The  backpropagation algorithm is one of the methods of multilayer neural networks training. Training process by error back-propagation algorithm involves two passes of information through all layers of the network: direct pass and reverse pass. During a direct pass the input vector is fed to the input layer of the neural network, after which it spreads across the network from layer to layer. As a result, a set of output signals is generated, which is the actual response of the network to this input image. During the direct pass all synaptic weights of the network are fixed. During the back pass, all synaptic weights are adjusted in accordance with the error correction rule, namely: the actual output of the network is subtracted from the desired one, as a result of which an error signal is generated.

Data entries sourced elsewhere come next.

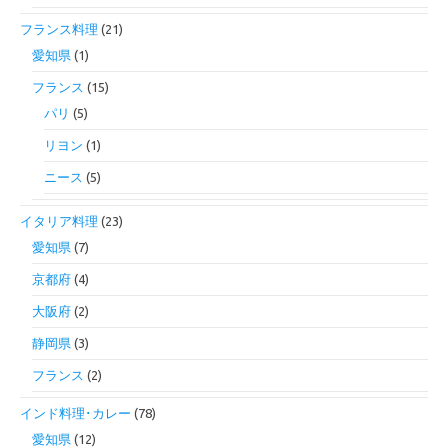
フランス料理
(21)
愛知県
(1)
フランス
(15)
パリ
(5)
リヨン
(1)
ニース
(5)
イタリア料理
(23)
愛知県
(7)
京都府
(4)
大阪府
(2)
静岡県
(3)
フランス
(2)
インド料理･カレー
(78)
愛知県
(12)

This signal subsequently propagates through the network in the direction opposite to the direction of synaptic connections.  Synaptic weights are adjusted in order to maximize the output vector of the network to the target vector.

Let us introduce the following notation: X– input vector, Y– output vector, w_{ij}^k, j-th weight coefficient of the j-th neuron of the k-th layer, b_{ki} – threshold of the i-th neuron of the k-th layer, and d_i is a target output of i– th neuron.

The output of the k-th layer j-th neuron  is calculated by the formula:

(1)   \begin{equation*} Y_j^k=F(\sum{w_{i,j}^k Y_i^{k-1}}-b_j^k) \end{equation*}

The output value of the j-th neuron of the output layer is calculated by the formula:

(2)   \begin{equation*} Y_j=F(\sum{w_{i,j} Y_i^{n-1}}-b_j) \end{equation*}

The error function of the network is E=\frac{1}{2}\sum(Y_j-d_j)^2, and \gamma_j=Y_j-d_j  is the error of the j-th neuron of the output layer. Error of the j-th element of the k-th hidden layer is

(3)   \begin{equation*} \gamma_j^k=\frac{\partial E}{\partial Y_j^k}=\sum_j \frac{\partial E}{\partial Y_j}  \frac{\partial Y_j}{\partial S_j} \frac{\partial S_j}{\partial Y_j^k}=   \sum_j \frac{\partial E}{\partial Y_j}  \frac{\partial Y_j}{\partial S_j} w_{i,j} \end{equation*}

(4)   \begin{equation*} \gamma_j^k=\sum_j (Y_j-d_j)F'(S_j)w_{i,j}=\sum_j \gamma_j F'(S_j) w_{i,j} \end{equation*}

The partial derivatives of error function by weight coefficients for hidden layers is equal to:

(5)   \begin{equation*} \frac{\partial E}{\partial w_{i,j}^k}=\sum_j \frac {\partial E}{\partial Y_j} \frac {\partial Y_j}{\partial S_j}\frac {\partial S_j}{\partial Y_j^{k-1}} \frac {\partial Y_j^{k-1}}{\partial S_j^{k-1}} \frac {\partial S_j^{k-1}}{\partial w_{i,j}^k}}=\gamma_j F'(S_j^k) Y_j^k \end{equation*}

The partial derivatives of error function by weight coefficients for output layers is equal to:

(6)   \begin{equation*} \frac{\partial E}{\partial w_{i,j}}=\frac {\partial E}{\partial Y_j} \frac {\partial Y_j}{\partial S_j}\frac {\partial S_j}{\partial w_{i,j}}=\gamma_j F'(S_j) Y_j^k \end{equation*}

The partial derivatives of error function by thresholds is equal to:

(7)   \begin{equation*} \frac{\partial E}{\partial b_j}=\frac {\partial E}{\partial Y_j} \frac {\partial Y_j}{\partial S_j}\frac {\partial S_j}{\partial b_j}=\gamma_j F'(S_j) \end{equation*}

Therefore, weight coefficients and thresholds of neurons can be calculated by the formulas:

(8)   \begin{equation*} w_{ij}^k(t+1)=w_{ij}^k(t)-\alpha \gamma_j^k F'(S_j^k) Y_j^k \end{equation*}

(9)   \begin{equation*} b_{j}^k(t+1)=b_{j}^k(t)-\alpha \gamma_j^k F'(S_j^k) \end{equation*}

Multilayer neural network training algorithm:

  1. Specify the learning rate α (0 <α <1) and the desired root-mean-square error of the network E_m.
  2. The synaptic  weights  w_{ij}^k and the threshold values ​​b_j^k are initialized randomly.
  3. Sequential presentation of the training set vectors to the input of the neural network. For each input vector, the following actions are performed:
  4. The phase of direct pass of the input vector over the network is performed, and the output values of all neurons Y_j^k are calculated.
  5. The errors \gamma_j of neurons  in output and hidden layers are calculated.
  6. The weights and thresholds of the neural elements are changed for each layer of the neural network aacording to algorithm presented above.
  7. Calculation the of the neural networks total error  E.
  8. If E> E_m, then go to step 3, otherwise the execution of the algorithm is completed.